Genetic studies have identified many risk loci for autism spectrum disorder (ASD) although causal factors in the majority of cases are still unknown. Currently, known ASD risk genes are all protein-coding genes; however, the vast majority of transcripts in humans are non-coding RNAs (ncRNAs) which do not encode proteins. Recently, long non-coding RNAs (lncRNAs) were shown to be highly expressed in the human brain and crucial for normal brain development.

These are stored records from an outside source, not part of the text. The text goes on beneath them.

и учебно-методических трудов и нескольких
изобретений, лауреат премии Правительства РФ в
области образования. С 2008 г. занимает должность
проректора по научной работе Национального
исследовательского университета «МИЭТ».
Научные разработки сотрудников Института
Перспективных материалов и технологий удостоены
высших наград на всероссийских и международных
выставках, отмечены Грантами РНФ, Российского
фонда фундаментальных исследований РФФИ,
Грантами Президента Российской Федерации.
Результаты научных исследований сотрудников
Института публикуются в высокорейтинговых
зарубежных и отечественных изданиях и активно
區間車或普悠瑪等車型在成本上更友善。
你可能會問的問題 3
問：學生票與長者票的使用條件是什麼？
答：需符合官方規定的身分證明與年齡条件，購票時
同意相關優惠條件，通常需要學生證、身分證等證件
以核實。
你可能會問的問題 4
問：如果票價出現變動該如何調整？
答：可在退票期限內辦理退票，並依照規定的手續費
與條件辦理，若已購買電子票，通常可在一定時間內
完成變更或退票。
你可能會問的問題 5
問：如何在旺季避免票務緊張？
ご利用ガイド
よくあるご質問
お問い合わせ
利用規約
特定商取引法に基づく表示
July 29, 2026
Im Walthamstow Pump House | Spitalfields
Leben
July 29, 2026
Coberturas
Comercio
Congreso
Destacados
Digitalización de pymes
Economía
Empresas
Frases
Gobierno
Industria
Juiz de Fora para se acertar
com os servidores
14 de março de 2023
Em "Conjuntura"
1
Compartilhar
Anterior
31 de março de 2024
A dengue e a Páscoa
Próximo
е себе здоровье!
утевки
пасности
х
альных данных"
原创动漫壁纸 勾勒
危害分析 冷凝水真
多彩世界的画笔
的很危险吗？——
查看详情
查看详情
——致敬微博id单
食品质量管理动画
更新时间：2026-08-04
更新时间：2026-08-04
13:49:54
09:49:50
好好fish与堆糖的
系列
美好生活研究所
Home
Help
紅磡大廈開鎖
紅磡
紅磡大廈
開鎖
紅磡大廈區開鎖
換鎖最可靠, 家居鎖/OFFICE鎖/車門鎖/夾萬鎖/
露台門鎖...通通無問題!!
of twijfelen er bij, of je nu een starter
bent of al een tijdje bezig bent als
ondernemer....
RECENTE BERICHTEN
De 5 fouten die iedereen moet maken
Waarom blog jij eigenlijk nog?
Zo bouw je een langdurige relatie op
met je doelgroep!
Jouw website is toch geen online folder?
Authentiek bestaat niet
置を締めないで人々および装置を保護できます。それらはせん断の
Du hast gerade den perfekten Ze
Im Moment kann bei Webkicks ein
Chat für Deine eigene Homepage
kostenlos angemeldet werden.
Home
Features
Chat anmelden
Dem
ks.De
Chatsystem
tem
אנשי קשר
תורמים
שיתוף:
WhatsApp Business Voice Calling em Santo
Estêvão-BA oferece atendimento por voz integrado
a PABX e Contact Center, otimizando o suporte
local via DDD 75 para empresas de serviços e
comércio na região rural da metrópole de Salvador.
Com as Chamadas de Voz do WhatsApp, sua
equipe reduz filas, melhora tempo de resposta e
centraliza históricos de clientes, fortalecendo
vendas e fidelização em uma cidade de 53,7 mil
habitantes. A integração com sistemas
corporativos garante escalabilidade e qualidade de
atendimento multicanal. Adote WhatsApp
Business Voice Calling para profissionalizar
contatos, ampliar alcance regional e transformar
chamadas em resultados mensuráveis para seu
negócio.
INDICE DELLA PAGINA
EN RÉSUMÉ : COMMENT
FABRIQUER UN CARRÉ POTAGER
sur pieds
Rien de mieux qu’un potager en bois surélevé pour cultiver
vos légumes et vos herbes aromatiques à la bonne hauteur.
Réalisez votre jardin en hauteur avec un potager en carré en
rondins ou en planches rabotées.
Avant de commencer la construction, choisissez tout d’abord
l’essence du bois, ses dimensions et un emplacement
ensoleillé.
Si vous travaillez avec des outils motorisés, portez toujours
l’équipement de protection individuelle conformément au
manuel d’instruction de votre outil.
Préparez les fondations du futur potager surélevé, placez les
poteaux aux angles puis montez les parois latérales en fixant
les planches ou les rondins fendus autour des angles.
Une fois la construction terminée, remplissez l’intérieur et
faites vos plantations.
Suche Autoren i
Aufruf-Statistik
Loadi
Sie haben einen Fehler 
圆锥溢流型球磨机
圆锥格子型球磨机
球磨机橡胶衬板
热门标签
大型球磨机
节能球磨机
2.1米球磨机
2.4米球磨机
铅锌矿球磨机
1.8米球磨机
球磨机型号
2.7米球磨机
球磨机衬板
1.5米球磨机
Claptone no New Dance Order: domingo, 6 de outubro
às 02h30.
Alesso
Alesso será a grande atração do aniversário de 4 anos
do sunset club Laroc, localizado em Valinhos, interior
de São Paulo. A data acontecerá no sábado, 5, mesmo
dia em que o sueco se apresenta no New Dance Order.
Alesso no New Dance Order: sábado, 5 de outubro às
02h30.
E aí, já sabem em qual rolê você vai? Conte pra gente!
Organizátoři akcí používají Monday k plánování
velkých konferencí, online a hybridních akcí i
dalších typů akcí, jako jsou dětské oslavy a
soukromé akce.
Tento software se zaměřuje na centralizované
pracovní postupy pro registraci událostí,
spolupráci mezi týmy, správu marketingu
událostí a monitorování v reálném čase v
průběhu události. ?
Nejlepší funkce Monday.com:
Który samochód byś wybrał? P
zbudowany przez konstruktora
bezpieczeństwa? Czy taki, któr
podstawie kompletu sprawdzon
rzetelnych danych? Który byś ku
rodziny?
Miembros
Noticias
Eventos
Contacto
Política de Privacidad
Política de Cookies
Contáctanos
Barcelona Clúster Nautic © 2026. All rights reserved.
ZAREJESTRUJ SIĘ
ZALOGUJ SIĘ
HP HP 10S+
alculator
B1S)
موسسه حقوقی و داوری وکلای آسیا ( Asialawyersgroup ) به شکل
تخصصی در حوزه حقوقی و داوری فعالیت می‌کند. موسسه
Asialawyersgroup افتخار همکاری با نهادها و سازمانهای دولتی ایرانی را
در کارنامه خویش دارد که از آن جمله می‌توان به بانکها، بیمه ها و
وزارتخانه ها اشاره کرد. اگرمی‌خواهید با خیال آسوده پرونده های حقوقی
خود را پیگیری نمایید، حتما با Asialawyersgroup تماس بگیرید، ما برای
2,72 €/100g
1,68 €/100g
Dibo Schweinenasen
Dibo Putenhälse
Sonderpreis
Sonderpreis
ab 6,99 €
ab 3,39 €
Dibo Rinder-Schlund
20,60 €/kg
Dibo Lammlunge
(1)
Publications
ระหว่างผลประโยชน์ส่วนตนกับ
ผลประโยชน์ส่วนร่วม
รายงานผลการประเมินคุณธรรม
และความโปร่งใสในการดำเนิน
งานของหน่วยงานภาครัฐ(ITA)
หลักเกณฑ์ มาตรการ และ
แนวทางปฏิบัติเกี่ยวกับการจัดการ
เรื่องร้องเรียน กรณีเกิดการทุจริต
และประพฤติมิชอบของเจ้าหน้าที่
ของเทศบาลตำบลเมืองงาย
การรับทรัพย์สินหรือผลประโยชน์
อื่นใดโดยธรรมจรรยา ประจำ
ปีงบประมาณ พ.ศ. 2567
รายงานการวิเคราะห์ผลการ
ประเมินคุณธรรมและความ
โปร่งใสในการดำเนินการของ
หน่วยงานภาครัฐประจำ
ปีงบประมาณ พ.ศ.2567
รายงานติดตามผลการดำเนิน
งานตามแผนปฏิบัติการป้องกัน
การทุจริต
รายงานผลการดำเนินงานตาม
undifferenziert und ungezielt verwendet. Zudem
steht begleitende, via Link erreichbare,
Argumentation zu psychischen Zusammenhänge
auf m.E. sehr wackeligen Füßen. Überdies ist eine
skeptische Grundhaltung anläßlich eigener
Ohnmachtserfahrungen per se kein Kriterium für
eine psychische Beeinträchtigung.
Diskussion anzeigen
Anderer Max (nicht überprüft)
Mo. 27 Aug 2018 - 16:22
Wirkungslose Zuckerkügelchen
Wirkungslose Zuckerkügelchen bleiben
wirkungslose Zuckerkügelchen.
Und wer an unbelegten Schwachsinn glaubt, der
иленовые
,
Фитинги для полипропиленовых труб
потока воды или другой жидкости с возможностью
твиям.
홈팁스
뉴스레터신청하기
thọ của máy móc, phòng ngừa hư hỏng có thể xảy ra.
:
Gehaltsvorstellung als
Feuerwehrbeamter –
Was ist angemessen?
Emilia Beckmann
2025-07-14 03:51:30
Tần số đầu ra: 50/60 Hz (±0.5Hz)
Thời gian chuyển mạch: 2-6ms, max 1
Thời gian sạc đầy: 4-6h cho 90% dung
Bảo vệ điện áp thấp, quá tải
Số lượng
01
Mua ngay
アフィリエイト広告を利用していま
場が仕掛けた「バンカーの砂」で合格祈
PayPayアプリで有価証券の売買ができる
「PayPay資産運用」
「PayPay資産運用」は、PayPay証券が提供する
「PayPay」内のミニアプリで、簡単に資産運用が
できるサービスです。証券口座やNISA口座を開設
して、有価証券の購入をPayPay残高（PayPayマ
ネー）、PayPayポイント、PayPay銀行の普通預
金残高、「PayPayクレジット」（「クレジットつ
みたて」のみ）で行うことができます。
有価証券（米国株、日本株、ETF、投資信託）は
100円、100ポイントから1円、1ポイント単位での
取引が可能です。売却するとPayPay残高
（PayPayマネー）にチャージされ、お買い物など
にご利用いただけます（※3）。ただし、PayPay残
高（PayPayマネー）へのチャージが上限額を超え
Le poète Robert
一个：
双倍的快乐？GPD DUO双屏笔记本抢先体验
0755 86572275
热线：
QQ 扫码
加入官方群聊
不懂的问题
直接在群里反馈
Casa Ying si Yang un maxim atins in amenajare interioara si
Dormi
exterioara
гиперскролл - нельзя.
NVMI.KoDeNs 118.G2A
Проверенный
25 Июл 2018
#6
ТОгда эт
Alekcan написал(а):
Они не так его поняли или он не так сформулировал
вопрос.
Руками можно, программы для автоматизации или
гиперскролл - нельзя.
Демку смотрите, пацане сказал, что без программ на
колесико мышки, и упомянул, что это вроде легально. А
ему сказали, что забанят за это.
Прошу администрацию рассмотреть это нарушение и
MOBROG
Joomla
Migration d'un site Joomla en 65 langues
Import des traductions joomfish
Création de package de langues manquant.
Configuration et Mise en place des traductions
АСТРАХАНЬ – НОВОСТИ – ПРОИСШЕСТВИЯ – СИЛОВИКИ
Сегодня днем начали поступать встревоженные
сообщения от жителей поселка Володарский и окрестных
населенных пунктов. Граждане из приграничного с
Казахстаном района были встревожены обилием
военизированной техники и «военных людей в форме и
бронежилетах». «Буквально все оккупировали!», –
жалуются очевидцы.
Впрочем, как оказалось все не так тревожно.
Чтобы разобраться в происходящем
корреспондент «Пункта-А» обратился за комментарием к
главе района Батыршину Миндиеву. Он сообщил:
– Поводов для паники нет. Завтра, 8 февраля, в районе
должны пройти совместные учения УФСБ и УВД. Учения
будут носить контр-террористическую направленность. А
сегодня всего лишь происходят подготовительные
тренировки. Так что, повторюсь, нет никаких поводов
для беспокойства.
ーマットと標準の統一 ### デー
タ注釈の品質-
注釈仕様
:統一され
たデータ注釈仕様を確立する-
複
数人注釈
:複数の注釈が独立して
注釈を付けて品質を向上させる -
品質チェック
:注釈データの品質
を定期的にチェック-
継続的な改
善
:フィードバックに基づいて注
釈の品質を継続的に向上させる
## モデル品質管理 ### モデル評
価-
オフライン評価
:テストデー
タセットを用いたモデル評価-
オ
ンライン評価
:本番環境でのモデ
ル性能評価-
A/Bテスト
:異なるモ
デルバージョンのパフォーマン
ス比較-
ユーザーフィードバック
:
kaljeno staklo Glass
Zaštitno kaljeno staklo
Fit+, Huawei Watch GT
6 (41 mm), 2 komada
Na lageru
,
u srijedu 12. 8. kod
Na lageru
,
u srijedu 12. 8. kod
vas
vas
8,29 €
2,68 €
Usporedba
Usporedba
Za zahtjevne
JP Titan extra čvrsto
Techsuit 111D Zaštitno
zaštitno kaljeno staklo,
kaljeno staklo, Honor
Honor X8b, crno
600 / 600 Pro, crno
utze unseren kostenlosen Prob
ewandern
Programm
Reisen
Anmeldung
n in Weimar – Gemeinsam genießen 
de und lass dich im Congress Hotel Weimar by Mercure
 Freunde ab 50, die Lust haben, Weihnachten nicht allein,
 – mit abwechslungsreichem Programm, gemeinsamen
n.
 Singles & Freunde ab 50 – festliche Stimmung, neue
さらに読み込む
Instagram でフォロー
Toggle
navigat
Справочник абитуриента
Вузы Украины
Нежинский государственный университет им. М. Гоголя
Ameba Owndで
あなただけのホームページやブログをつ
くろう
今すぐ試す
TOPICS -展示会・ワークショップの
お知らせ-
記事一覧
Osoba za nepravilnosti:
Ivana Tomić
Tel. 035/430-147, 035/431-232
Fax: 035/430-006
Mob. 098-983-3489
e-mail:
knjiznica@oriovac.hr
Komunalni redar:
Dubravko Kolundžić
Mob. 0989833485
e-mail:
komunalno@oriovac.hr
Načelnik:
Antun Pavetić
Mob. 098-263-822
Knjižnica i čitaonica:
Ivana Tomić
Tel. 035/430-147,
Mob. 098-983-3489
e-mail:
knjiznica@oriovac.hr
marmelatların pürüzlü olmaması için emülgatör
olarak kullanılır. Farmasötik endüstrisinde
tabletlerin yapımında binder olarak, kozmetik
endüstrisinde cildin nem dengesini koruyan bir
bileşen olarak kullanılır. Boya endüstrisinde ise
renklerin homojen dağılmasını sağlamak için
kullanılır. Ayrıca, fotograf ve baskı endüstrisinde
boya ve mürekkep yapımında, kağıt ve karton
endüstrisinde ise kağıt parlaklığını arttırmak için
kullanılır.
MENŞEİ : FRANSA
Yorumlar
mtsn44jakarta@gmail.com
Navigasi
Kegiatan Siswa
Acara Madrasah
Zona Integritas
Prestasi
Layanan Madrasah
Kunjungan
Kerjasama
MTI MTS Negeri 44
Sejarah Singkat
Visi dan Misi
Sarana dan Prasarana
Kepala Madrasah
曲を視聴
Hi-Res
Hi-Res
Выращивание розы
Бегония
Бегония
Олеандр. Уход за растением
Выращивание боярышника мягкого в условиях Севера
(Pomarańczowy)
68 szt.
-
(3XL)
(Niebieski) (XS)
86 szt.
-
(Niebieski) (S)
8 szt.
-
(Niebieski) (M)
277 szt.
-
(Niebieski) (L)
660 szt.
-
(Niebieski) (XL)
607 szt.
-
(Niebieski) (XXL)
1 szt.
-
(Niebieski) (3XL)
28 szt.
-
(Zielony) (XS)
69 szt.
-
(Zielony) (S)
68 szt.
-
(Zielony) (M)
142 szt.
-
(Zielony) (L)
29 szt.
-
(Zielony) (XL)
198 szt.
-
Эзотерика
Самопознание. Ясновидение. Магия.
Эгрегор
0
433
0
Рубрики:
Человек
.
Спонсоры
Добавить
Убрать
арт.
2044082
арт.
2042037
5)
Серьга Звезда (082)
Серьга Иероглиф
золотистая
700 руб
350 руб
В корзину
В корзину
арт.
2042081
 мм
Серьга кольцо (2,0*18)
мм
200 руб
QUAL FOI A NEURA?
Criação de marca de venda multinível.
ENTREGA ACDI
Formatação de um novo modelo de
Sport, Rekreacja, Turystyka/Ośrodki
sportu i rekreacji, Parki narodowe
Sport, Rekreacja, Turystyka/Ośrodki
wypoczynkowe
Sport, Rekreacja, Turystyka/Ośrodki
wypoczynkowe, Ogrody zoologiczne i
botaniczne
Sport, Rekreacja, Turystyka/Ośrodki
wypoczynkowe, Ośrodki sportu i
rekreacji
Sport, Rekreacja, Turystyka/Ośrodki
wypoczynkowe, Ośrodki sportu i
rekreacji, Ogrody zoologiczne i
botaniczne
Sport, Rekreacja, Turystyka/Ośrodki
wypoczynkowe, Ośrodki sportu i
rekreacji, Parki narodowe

Clemson University researchers have constructed a computational pipeline for the integration of various genomic datasets to identify lncRNAs associated with ASD. This pipeline utilizes differential gene expression patterns in affected tissues in conjunction with gene co-expression networks in tissue-matched non-affected samples. They analyzed RNA-seq data from the cortical brain tissues from ASD cases and controls to identify lncRNAs differentially expressed in ASD. They derived a gene co-expression network from an independent human brain developmental transcriptome and detected a convergence of the differentially expressed lncRNAs and known ASD risk genes into specific co-expression modules. Co-expression network analysis facilitates the discovery of associations between previously uncharacterized lncRNAs with known ASD risk genes, affected molecular pathways and at-risk developmental time points. In addition, the researchers show that some of these lncRNAs have a high degree of overlap with major CNVs detected in ASD genetic studies. By utilizing this integrative approach comprised of differential expression analysis in affected tissues and connectivity metrics from a developmental co-expression network, they have prioritized a set of candidate ASD-associated lncRNAs. The identification of lncRNAs as novel ASD susceptibility genes could help explain the genetic pathogenesis of ASD.
Tissue specificity of differentially expressed lncRNAs
The heatmap displays lncRNAs median FPKM abundance for each human tissue type. LncRNAs were Z-score normalized across tissue types, and then hierarchical clustering was performed on the tissue types. The blue boxes adjacent to the hierarchical cluster tree denote if the tissue type is derived from the brain.